Ainsi, l’administrateur ou le liquidateur peut mettre fin au bail s’il lui apparaît qu’il ne dispose pas des fonds nécessaires pour remplir les obligations du terme suivant.
QUELLE FORME DOIT REVÊTIR LA RÉSILIATION DU BAIL ?
Cette résiliation du bail anticipée n’a pas de formalisme particulier.
Le Code de commerce prévoit uniquement que le bail prend fin « au jour où le bailleur est informé de la décision du liquidateur de ne pas continuer le bail » (Articles L.622-13 et L.641-11-1 du Code de commerce).
En pratique, l’administrateur ou le liquidateur adressera une lettre recommandée au bailleur, pour prouver que la résiliation a bien été opérée et pour lui donner une date certaine.
A QUELLE DATE LA RÉSILIATION DU BAIL PREND-ELLE EFFET ?
Plus précisément, l’administrateur ou le liquidateur peut-il adresser un courrier au bailleur l’informant de sa volonté de résilier le bail pour une date ultérieure et différer ainsi les effets de la résiliation ?
Cela permettrait à l’administrateur ou le liquidateur de laisser survivre quelques mois l’activité du commerçant pour terminer les contrats en cours ou pour organiser la vente des biens garnissant le fonds de commerce, tout en laissant au bailleur le temps de se retourner face à cette rupture anticipée, et par exemple, lui permettre de chercher un nouveau locataire.
La Cour de cassation a clairement répondu que cela n’était pas possible dans un arrêt du 24 janvier 2018 (Cass.
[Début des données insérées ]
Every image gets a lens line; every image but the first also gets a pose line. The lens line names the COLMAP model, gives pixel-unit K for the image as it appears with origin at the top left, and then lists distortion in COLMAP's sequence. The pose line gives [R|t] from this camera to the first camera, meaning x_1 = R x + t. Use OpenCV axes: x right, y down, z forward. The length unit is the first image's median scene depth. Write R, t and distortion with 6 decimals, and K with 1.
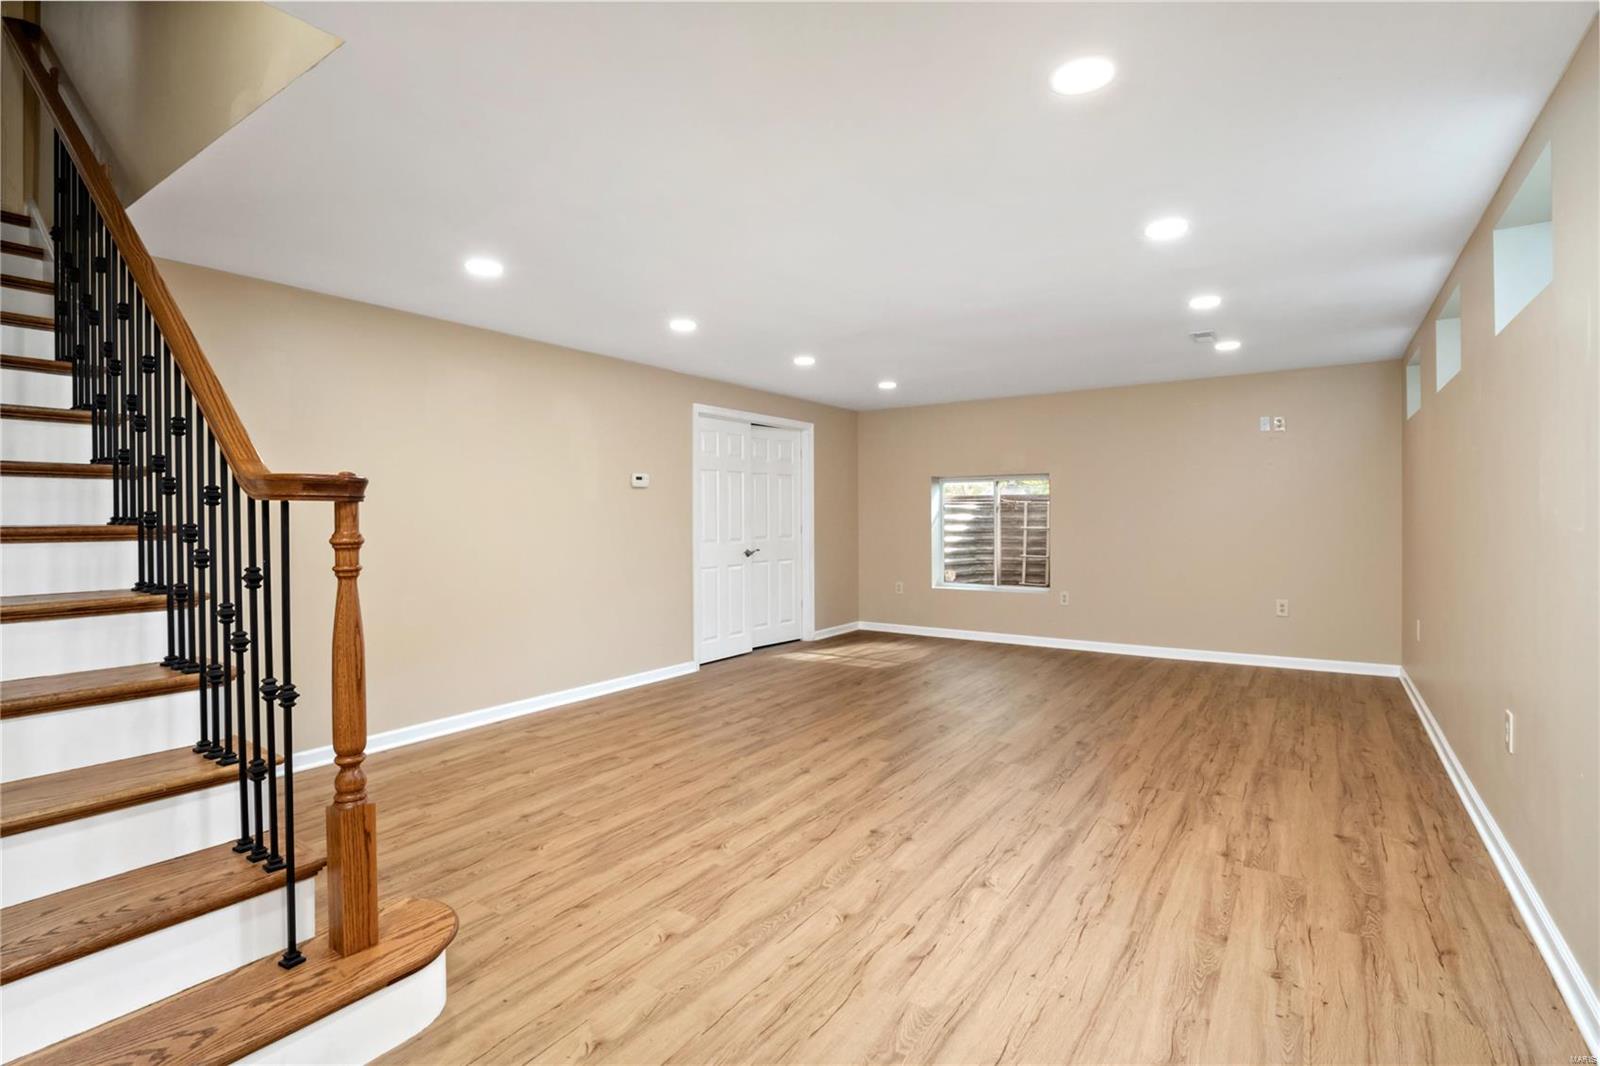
lens RADIAL K [[750.9, 0, 793.6], [0, 750.9, 527.5], [0, 0, 1]] dist [-0.007046, -0.002632]
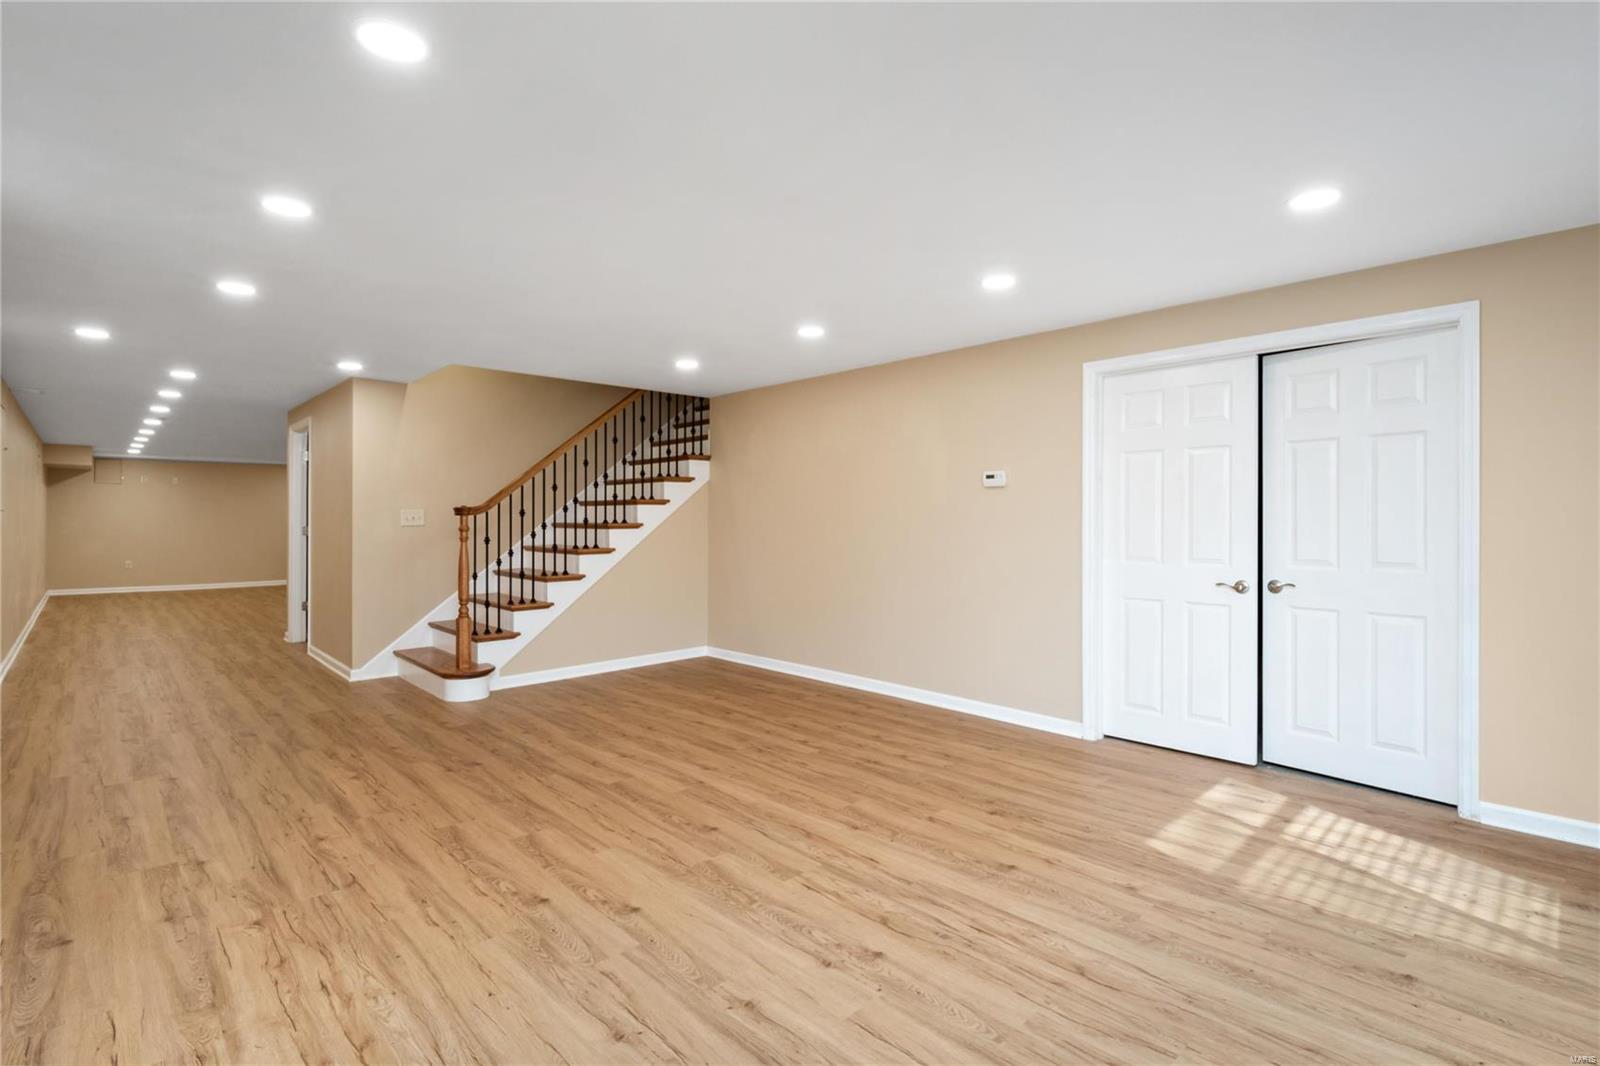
lens RADIAL K [[750.9, 0, 809.0], [0, 750.9, 517.8], [0, 0, 1]] dist [-0.007046, -0.002632]
pose [[-0.192160, 0.003375, -0.981358, 1.104229], [-0.014172, 0.999880, 0.006214, -0.033913], [0.981261, 0.015102, -0.192090, 1.567121]]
Com, 24 janv. 2018, n°16-13333) :
« Mais attendu, d’une part, qu’après avoir énoncé qu’il résulte de l’article L. 622-14, 1°, du code de commerce, dans sa rédaction issue de l’ordonnance du 18 décembre 2008, que la résiliation du bail des immeubles donnés à bail au débiteur et utilisés pour l’activité de l’entreprise intervient au jour où le bailleur est informé de la décision de l’administrateur de ne pas continuer le bail, l’arrêt retient exactement que si l’article L. 622-13, II, du même code fait obligation à l’administrateur de résilier un contrat à exécution successive à défaut de fonds suffisants pour acquitter le terme suivant, cette obligation ne lui interdit pas de mettre un terme à tout moment à des contrats de bail, même si les loyers peuvent être payés à l’échéance ;
Et attendu, d’autre part, que la résiliation étant, par application de la loi, effective dès le jour où le bailleur en est informé, le fait que l’administrateur lui ait indiqué que la résiliation n’interviendrait qu’à une date ultérieure, n’a pas eu pour effet de la rendre irrégulière ni d’en différer la date ».
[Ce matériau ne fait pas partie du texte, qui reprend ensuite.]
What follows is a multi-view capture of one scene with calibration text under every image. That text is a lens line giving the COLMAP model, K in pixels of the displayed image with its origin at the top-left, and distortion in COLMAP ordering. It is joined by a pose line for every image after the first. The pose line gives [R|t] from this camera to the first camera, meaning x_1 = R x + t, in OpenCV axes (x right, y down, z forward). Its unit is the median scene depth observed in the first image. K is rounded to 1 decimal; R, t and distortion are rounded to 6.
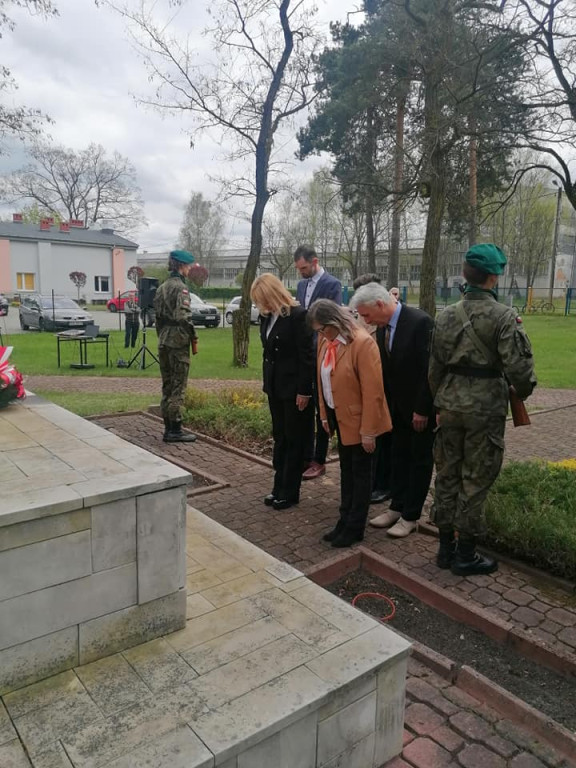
lens RADIAL K [[586.3, 0, 290.0], [0, 586.3, 382.4], [0, 0, 1]] dist [0.069180, -0.075750]
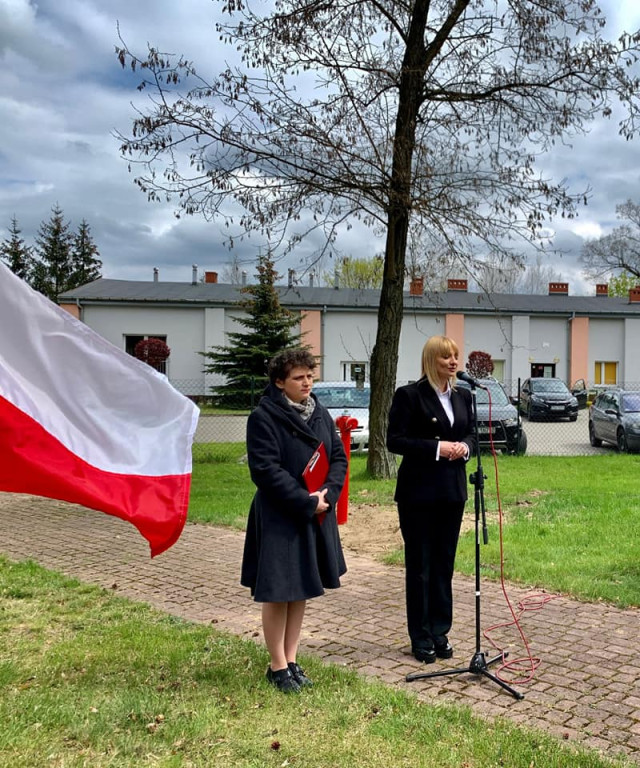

Dans l’affaire soumise à la Cour de cassation, l’administrateur entendait repousser les effets de la résiliation à l’expiration d’un délai de six mois.
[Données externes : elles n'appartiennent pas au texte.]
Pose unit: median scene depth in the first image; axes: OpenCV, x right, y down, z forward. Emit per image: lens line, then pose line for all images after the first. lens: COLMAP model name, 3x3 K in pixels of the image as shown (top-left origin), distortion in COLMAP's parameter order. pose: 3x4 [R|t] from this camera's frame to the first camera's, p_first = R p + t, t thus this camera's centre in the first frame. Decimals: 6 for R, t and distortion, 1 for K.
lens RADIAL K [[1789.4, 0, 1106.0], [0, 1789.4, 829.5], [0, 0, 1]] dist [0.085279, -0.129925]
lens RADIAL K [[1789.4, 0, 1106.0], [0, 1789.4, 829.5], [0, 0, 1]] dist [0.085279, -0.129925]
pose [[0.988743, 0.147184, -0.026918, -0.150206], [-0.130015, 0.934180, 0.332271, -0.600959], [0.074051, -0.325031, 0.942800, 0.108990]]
Le bailleur, a contesté la faculté de l’administrateur de dénoncer à tout moment le bail en cours sans avoir à apporter une quelconque justification, ainsi que la date d’effet de cette dénonciation contraire aux dispositions légales.
La Cour de cassation a rejeté son pourvoi tout en rappelant que l’administrateur pouvait mettre un terme à tout moment au contrat de bail, mais confirmant que la date de résiliation était imposée par l’article L 622-14 du Code de commerce qui impose de plein droit aux parties une prise d’effet de la résiliation anticipée le jour où le bailleur est informé de la décision de l’administrateur.
Elle a jugé que la résiliation avec date d’effet différée n’avait pas eu pour conséquence de rendre celle-ci irrégulière mais que le report prévu dans la lettre ne pouvait s’appliquer.
Ainsi, l’administrateur ou le liquidateur ne peut accorder de préavis au bailleur et doit adresser le courrier informant ce dernier de sa volonté de résilier le bail commercial uniquement quelques jours avant la libération des locaux.
Une fois le bailleur informé de la résiliation, le locataire commerçant devient occupant sans droit ni titre, avec les conséquences que cela implique tant sur sa créance que sur les possibilités d’expulsion.
Il appartient donc à l’administrateur ou au liquidateur d’être vigilant sur la date d’envoi de ce courrier.
Et il appartient au bailleur de bien peser le pour et le contre avant d’envoyer une demande formelle sur la poursuite ou non du bail commercial.